Voilà pourquoi, après s’être attaqués au tabac, au cholestérol puis à l’excès de sel dans notre alimentation, les spécialistes de la santé publique sont désormais en guerre contre le sucre. Pas celui que l’on trouve dans les fruits ou les aliments naturels, non, ce sucre-là est habituellement consommé en trop petite quantité pour inquiéter réellement les nutritionnistes. Celui qui préoccupe les experts du monde entier est plus redoutable, c’est le sucre caché.

Parfois mal caché, dans les boissons sucrées, parfois mieux, dans les plats tout préparés. «Les calories contenues dans les boissons sucrées passent inaperçues car on ne les perçoit pas», explique au Figaro le Pr Éric Renard, chef du service d’endocrinologie, diabète, nutrition au CHU de Montpellier. Mais ce n’est pas le seul piège. «Saviez-vous que dans un cordon-bleu, des chips, des biscottes ou des yaourts aromatisés, il y a beaucoup de sucres?», interroge la nutritionniste Béatrice de Reynal dans Ouvrez l’œil avant d’ouvrir la bouche (Robert Laffont, 2016).

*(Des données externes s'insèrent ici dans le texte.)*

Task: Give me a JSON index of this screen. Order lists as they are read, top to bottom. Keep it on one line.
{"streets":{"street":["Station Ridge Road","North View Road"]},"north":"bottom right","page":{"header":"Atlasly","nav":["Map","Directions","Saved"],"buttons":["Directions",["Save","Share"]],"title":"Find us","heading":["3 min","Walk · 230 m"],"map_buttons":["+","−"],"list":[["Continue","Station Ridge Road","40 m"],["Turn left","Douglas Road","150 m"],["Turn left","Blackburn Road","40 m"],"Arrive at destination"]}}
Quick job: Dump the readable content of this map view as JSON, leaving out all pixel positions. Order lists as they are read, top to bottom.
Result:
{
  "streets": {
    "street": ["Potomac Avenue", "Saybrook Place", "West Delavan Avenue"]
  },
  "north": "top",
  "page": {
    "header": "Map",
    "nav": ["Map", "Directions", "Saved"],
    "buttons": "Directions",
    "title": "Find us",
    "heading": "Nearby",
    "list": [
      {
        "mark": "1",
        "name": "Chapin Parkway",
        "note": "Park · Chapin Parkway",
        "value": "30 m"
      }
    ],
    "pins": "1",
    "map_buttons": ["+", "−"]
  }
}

Cet ingrédient «quasi magique» permet d’accroître les ventes

Alors pourquoi le sucre inonde-t-il notre univers nutritionnel, des boissons sucrées aux gâteaux apéritifs salés en passant par les plats tout préparés? Pour nous rendre heureux! Les géants de l’agroalimentaire ont en effet compris depuis longtemps qu’ajouter cet ingrédient «quasi magique» à leurs produits permettait d’accroître les ventes. Ils ont même inventé le terme de «point de félicité» pour qualifier le goût sensoriel optimal d’un mets.
Dans son livre Sucre, sel et matières grasses (Calmann-Lévy, 2014), le journaliste américain Michael Moss raconte comment l’un des consultants vedette de l’agroalimentaire, Howard Moskowitz, a découvert le point de félicité en 1972, en testant différentes compositions destinées à améliorer le goût des rations militaires de l’US Army. «Notre goût pour un aliment augmente en même temps que la quantité de sucre qu’il contient, mais seulement jusqu’à un certain point , explique Moskowitz, ajouter du sucre après ce pic n’était pas seulement du gâchis, ça diminuait l’attrait de l’aliment.»

Selon les repères de consommations alimentaires déterminés par l’Agence de l’alimentation (Anses) pour la population française, il faut «limiter les apports de sucres totaux de la population en deçà de la valeur maximale de 100 g/j». Un Français sur cinq est au-dessus de ce seuil. Un homme sur trois, entre 18 et 34 ans.

«Le sucre n’est pas un macronutriment essentiel. Vous n’avez pas besoin de consommer un seul gramme de sucre alimentaire»

L’accumulation de données est accablante pour le sucre, comme le confirme l’expertise réalisée par l’Anses: «La consommation de sucres au-delà de certaines quantités présente des risques pour la santé par des effets directs sur la prise de poids, l’augmentation de la triglycéridémie et de l’uricémie ainsi que par des effets indirects sur le diabète de type 2 et certains cancers, maladies qui constituent actuellement des enjeux de santé publique majeurs.»

Le rôle du sucre dans l’apparition du diabète a longtemps été nié, comme le fut celui du tabac dans le cancer du poumon. Chercheur à l’institut de cardiologie St Luke de Kansas City, James DiNicolantonio, est l’un des principaux experts américains sur les maladies cardio-vasculaires. Il dénonce dans un livre à paraître en juin prochain les restrictions excessives concernant le sel (The Salt Fix, Penguin Random House, 2017). «Le sucre, d’un autre côté, n’est pas un macronutriment essentiel, explique-t-il au Figaro. En d’autres termes, vous n’avez pas besoin de consommer un seul gramme de sucre alimentaire. Fondamentalement, nous ne devrions pas consommer beaucoup de sucres ajoutés (saccharose ou sucre de table, sirop de maïs à haute teneur en fructose) et viser un objectif de moins de 10 % du total des calories ingérées.»

«Ce n’est pas le sucre qui cause le diabète chez des personnes qui ne sont pas à risque, mais il le révèle chez les personnes prédisposées», conclut le Pr Éric Renard.